## Questions to answer
A) In the passage about Trucanini, what did she ask a clergyman to make sure would happen to her body when she died?
B) Quote every statement that the passage about Trucanini attributes to her in her own words.
C) Carry on the passage about Trucanini from its final sentence.

## Text shown
++++++++++

Trucanini wept and raged inconsolably when she was told of the fate of Lanne’s body. She had long been frightened of death and of the evil spirit Rowra who would exact the revenge of the dead tribes she had betrayed; but now a further terror joined those. She begged a clergyman to make sure that when she died, she would be wrapped in a bag with a stone at her feet and dropped into the deepest part of the D’Entrecasteaux Channel—“because I know that when I die, the Tasmanian Museum wants my body.” By 1873, the last of her black companions was dead and Trucanini was taken to Hobart, where she lingered on in a wretched aura of colonial celebrity, invented by the whites, as the “Queen of the Aborigines.” One May evening in 1876 she was heard to scream, “Missus, Rowra catch me, Rowra catch me!” A stroke felled her, and she lay in coma for five days. Her last words, as the dark peeled back for a moment from her terrified consciousness, were, “Don’t let them cut me, but bury me behind the mountains.”

++++++++++

Transcribed page contents
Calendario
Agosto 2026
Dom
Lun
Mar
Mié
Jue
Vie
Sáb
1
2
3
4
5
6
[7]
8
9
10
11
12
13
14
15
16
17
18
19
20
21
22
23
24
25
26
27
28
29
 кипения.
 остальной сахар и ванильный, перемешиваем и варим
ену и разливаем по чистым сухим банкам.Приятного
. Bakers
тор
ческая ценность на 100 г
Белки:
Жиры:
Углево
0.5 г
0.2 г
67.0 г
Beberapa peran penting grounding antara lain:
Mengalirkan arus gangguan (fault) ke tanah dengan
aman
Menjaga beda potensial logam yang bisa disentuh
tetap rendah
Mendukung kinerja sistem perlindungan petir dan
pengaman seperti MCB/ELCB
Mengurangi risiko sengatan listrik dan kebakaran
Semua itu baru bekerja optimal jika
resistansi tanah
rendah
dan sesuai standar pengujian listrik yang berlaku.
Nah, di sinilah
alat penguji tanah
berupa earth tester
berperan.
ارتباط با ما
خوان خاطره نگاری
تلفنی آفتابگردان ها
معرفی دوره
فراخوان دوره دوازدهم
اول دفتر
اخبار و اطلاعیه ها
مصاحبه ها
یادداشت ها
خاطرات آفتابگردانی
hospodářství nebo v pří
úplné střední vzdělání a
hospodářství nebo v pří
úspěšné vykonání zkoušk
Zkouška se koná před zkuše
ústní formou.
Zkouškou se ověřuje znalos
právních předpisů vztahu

++++++++++

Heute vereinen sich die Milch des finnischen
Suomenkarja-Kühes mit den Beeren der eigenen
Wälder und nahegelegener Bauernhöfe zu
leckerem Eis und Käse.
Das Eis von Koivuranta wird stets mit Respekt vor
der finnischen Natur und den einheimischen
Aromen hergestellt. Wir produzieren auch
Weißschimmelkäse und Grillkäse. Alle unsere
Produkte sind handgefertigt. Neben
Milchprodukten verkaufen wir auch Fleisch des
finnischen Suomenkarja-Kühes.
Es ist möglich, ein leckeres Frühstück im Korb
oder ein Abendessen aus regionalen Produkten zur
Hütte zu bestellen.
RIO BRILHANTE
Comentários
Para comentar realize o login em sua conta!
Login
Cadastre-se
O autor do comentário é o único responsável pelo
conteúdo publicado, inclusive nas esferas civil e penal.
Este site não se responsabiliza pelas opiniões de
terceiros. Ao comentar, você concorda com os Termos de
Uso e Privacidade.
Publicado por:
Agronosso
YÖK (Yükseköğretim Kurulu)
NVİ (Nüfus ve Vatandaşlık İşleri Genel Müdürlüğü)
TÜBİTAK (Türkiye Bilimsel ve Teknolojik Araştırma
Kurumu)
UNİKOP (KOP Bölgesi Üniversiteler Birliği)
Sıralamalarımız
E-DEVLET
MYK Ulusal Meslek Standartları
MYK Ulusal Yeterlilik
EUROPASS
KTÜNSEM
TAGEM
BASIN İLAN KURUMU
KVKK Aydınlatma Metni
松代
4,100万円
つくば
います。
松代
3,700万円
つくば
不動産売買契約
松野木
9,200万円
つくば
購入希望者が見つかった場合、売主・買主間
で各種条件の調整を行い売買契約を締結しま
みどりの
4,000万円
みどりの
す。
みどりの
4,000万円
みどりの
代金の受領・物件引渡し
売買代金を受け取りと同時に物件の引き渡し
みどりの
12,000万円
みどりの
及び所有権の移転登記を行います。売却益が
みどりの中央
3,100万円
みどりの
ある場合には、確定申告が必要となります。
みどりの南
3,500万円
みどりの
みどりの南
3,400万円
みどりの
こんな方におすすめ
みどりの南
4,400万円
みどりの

++++++++++

## Replies
A) She asked that it be wrapped in a bag with a stone at her feet and dropped into the deepest part of the D'Entrecasteaux Channel.

B)
"because I know that when I die, the Tasmanian Museum wants my body."
"Missus, Rowra catch me, Rowra catch me!"
"Don't let them cut me, but bury me behind the mountains."

C)
The government arranged a funeral procession for the last Tasmanian on May 11, 1876. Huge crowds lined the pavements to watch her small, almost square coffin roll by; they followed it to the cemetery, and saw it lowered into a grave. It was empty. Fearing some unseemly public disturbance, the government had buried her corpse in a vault of the Protestant Chapel in the Hobart Penitentiary the night before. So Trucanini lay not “behind the mountains,” but in jail. In 1878 they dug her up again and sloughed the flesh off her bones, then boiled them and nailed them in an apple crate, which lay in storage for some years. The crate was about to be thrown out when someone from the Tasmanian Museum and Art Gallery read the faded label. The bones were strung together, and the skeleton of Trucanini went into a glass case in the museum, where it remained until feelings of public delicacy and humanitarian sentiment caused it to be removed, in 1947, to the basement. In 1976, the centenary of her death, the authorities—not knowing what else to do with this otherwise ineradicable dweller in their closet—had it cremated, and the ashes were scattered on the waters of the D’Entrecasteaux Channel. Just 140 years had passed since the day in 1836 when the virtuous and unbending proconsul, Sir George Arthur, had been ushered weeping onto the Elphinstone at the New Wharf and, to the cheers of several hundred free Vandemonians, had sailed away to England, his baronetcy and the deserved gratitude of the Crown.